TABLE 1:
LUNG TUMOR BED | |
How to Recognize the Tumor bed, which is the area where the original pre-treatment tumor was considered to be located. | |
1. | To identify the tumor bed, look for the presence of pleural retraction and palpate the intact specimen. |
2. | In cases where identification and/or orientation of the tumor are difficult, review of the pretherapy and preoperative CT can be helpful. |
3. | Look for any identifying marks/stiches placed by the surgeon. |
4. | After the tumor bed has been identified, lung specimens should be sectioned in the plane that demonstrates the maximum dimension and best reveals the tumor bed and its relationship to the surrounding structures relevant for staging and the surgical resection margin(s). |
5. | Photograph the cut surface demonstrating the tumor bed and the adjacent structures.
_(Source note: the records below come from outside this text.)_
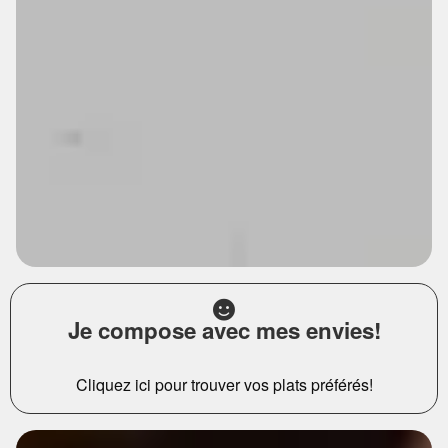
Je compose avec mes envies!
Cliquez ici pour trouver vos plats préférés!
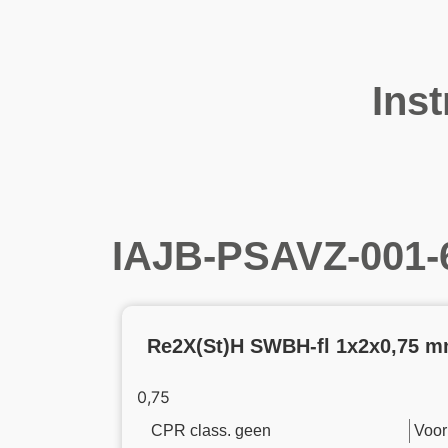
Ins
IAJB-PSAVZ-001-
Re2X(St)H SWBH-fl 1x2x0,75 m
0,75
CPR class. geen
Voor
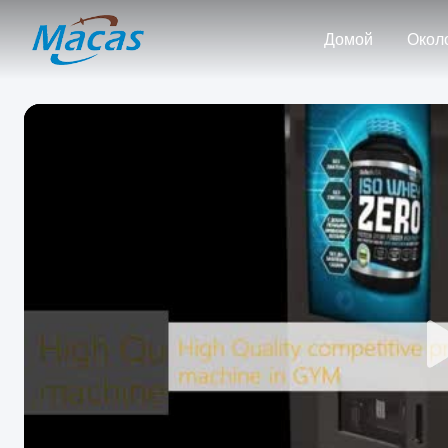
Домой
Окол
Save the images in the pathology electronic records. |
6. | The gross size of the tumor bed should be assessed using a ruler to measure three-dimensional size. |
7. | Document the distance between tumor bed and surgical resection margins in the gross description. |
8. | Estimate percentage of gross necrosis that will be correlated with the estimated necrosis on the microscopic slides. |
SAMPLING | |
How to sample the suitable area for assessment of response to neoadjuvant therapy | |
1. | Following the tumor bed measurement, the surgical specimens may be processed fresh or with routine fixation in 10% neutral buffered formalin least six hours and no longer than 48 hours. |
2. | Cases with marked necrosis and cavitation are difficult to cut fresh. Overnight fixation may be helpful in such cases |
3. | If the tumor is small (<3 cm) it should be entirely sampled. |
4. | If the tumor is larger than 3 cm, an approximately 0.5 cm thick cross section of tumor in its maximum dimeson should be made and photographed. |
5. | On this gross photograph, a map should be superimposed of the complete histologic sectioning corresponding to the submitted blocks (See Figure 5. These photographs should be saved with the pathology report, electronically if possible. Additional histologic sections can be submitted if desired. |
6. | Histologic sections at the periphery of the tumor should include the border of the tumor with at least 1 centimeter of the surrounding nonneoplastic lung parenchyma in order to define the edge of the tumor. |
HISTOLOGIC ASSESSMENT OF PRIMARY TUMORS | |
How to define the Border of the Tumor Bed from Surrounding Non-neoplastic Lung | |
1. | Identify reactive changes in surrounding non-neoplastic lung (for example: organizing pneumonia, interstitial fibrosis, hemorrhage, marked type II pneumocyte hyperplasia /reactive atypia and inflammatory infiltrates). |
2. | Inflammatory cells that are part of the reactive changes surrounding the tumor bed must be distinguished from tumor stromal inflammation where the inflammatory cells should be confined to the tumor bed. |
3. | The true tumor bed should consist only of viable tumor along with concurrent necrosis and stroma which includes both fibrosis and inflammation. The size of tumor bed should be adjusted for histologic changes related to neoadjuvant treatment in the surrounding lung. |
4. | Correlate with the gross photograph with mapping of histologic sections in order to determine whether the gross measurement of the tumor bed size is an accurate assessment or if it includes non-neoplastic reactive changes. |
How to Record the Histologic Features in Tumor Bed | |
1. | The percentages of viable tumor, stromal tissue, and necrosis should be estimated on the basis of the review of the microscopic sections on each slide and then the total percentage of viable tumor is estimated. The percentage should total 100% of the tumor bed. |
2. | Each component should be assessed in 10% increments unless the amount is below 5% when an estimate of single percentages should be recorded. |
3. | There are two stromal tissue components: fibrosis and inflammation. Although more detailed assessment of stroma can be made (Fibrosis: dense hyalinized connective tissue, fibroelastotic scarring and loose or myxoid connective tissue. Inflammation: chronic inflammation, acute inflammation, histiocytes, xanthogranulomatous, cholesterol clefts and granulomatous reaction), until there is sufficient validation that any of these are clinically relevant, recording of these features is not needed for routine clinical purposes. |
DETERMINATION OF THE PATHOLOGIC RESPONSE TO NEOADJUVANT THERAPY | |
1) | The final pathological response should be determined on the basis of the histological features correlated with the gross findings. Particularly the mapped gross photograph and corresponding histological sections can be helpful, especially in markedly necrotic and cavitated tumors. |
2) | Until digital and/or computational approaches are routinely available, a semiquantitative approach can be done. |
For processing of lymph nodes, see recommendation 9.